Romine's anemic projections are in roughly the same ballpark as that of of Cervelli (ZiPS: .234/.308/.316, PECOTA: .248/.316/.349) and Stewart (ZiPS: .239/.303/.330, PECOTA: .236/.302/.346), and none of them are far enough away from the second-tier free agent catchers, the Miguel Olivo types, that it would have made signing any of them worthwhile. At the same time, the decision to pass on Russell Martin still rankles given that (A) at 30 he was a low-risk proposition, (B) the team needed a two-year bridge to Gary Sanchez, assuming he's still a catcher when he shows up, and (C) having received $15 million for two years, plus a $2 million signing bonus from the Pirates, Martin didn't get a huge bump over the $7.5 million he received from the Yankees in 2012.
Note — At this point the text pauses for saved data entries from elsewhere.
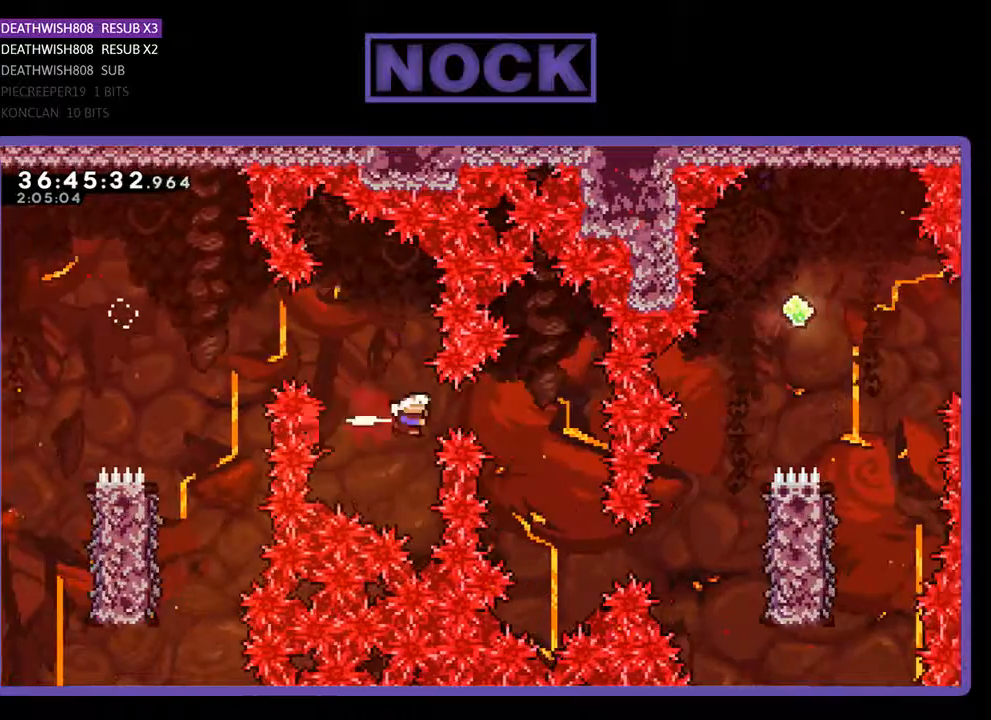
{"buttons": ["CIRCLE", "R2", "DPAD_RIGHT"], "events": [[67, "CIRCLE", "up"], [133, "DPAD_RIGHT", "up"], [433, "DPAD_RIGHT", "down"], [500, "CIRCLE", "down"]]}
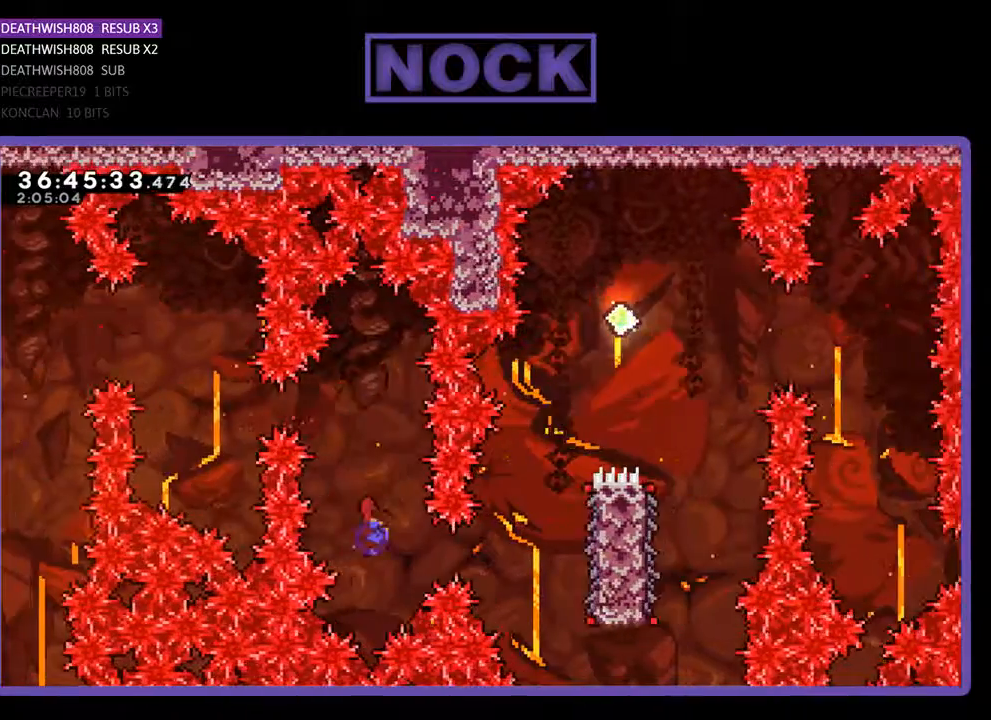
{"buttons": ["R2", "DPAD_UP", "DPAD_RIGHT"], "events": [[233, "CIRCLE", "up"], [500, "DPAD_UP", "down"]]}
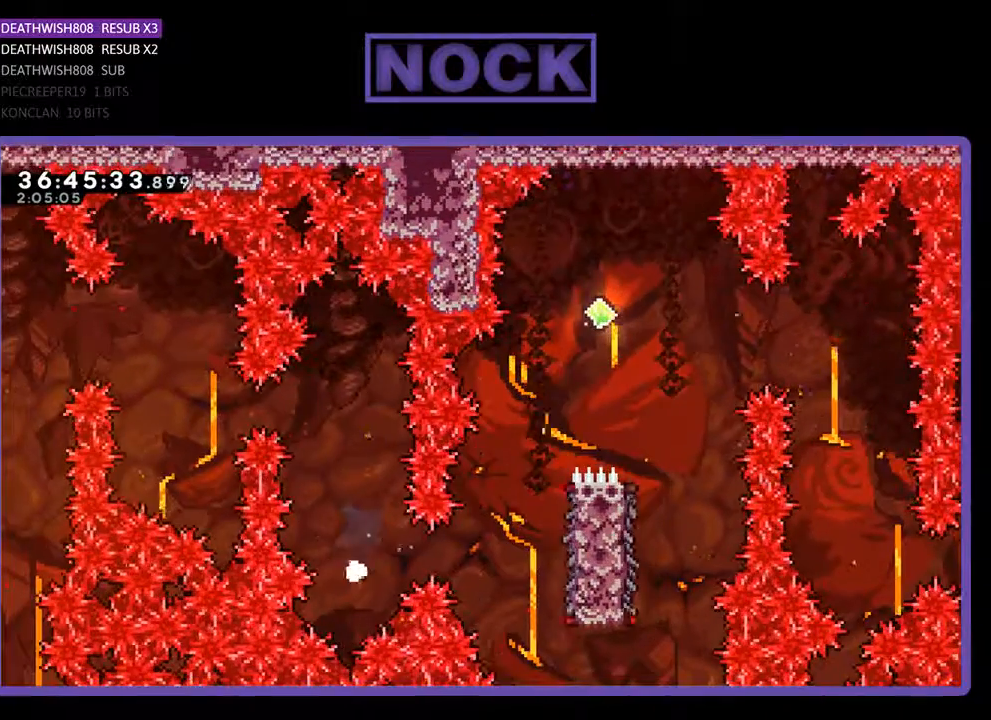
{"buttons": [], "events": [[167, "R2", "up"], [200, "DPAD_RIGHT", "up"], [200, "DPAD_UP", "up"]]}
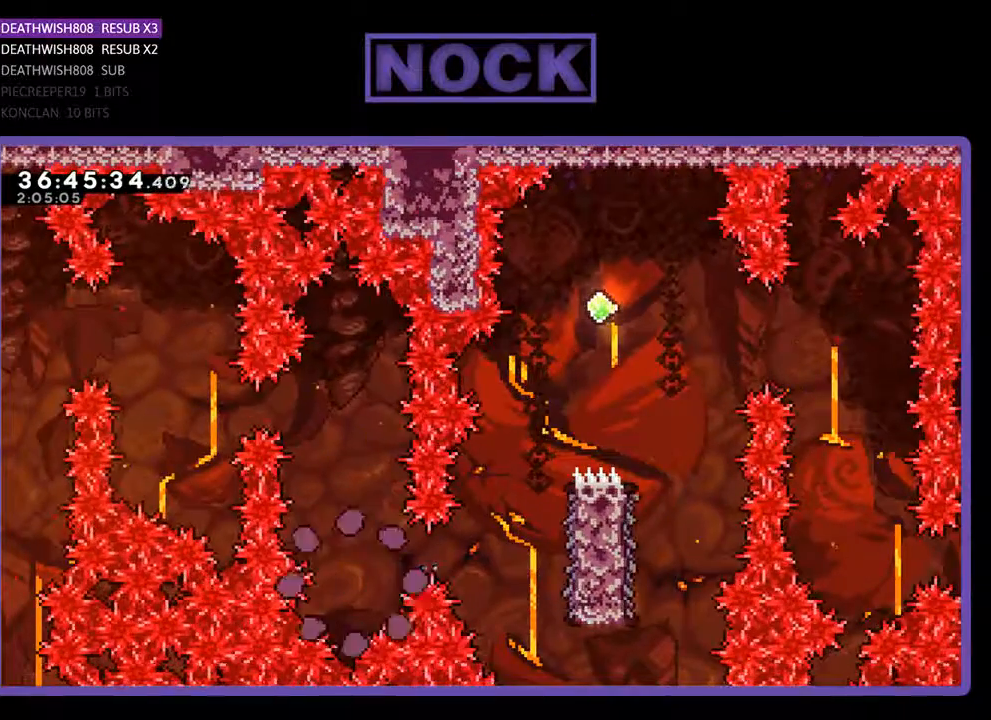
{"buttons": ["R2", "DPAD_RIGHT"], "events": [[300, "R2", "down"], [467, "DPAD_RIGHT", "down"]]}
Now, there's no guarantee that Martin would have taken the same deal from the Yankees he got from the Pirates-a Yankees player has every right to expect that the Yankees can top a Pirates offer as a matter of course, and his willing suspension of disbelief might not bend far enough to accept it if they say they can't-but assuming he would have been willing to take something close to that offer, their decision (and again, it might not have been their decision, it might have been Martin's) not to re-sign him would seem to make the leap from austerity to austerinsanity. It's not that Martin was the second coming of Thurman Munson, or Mike Stanley, or Matt Nokes for that matter. It's simply that, as much as anything else, the art of building a pennant-capable team is that of staying as far above replacement level at every position as possible. It seems likely that by the time it's all over eight months from now, the Yankees will have failed that test at catcher.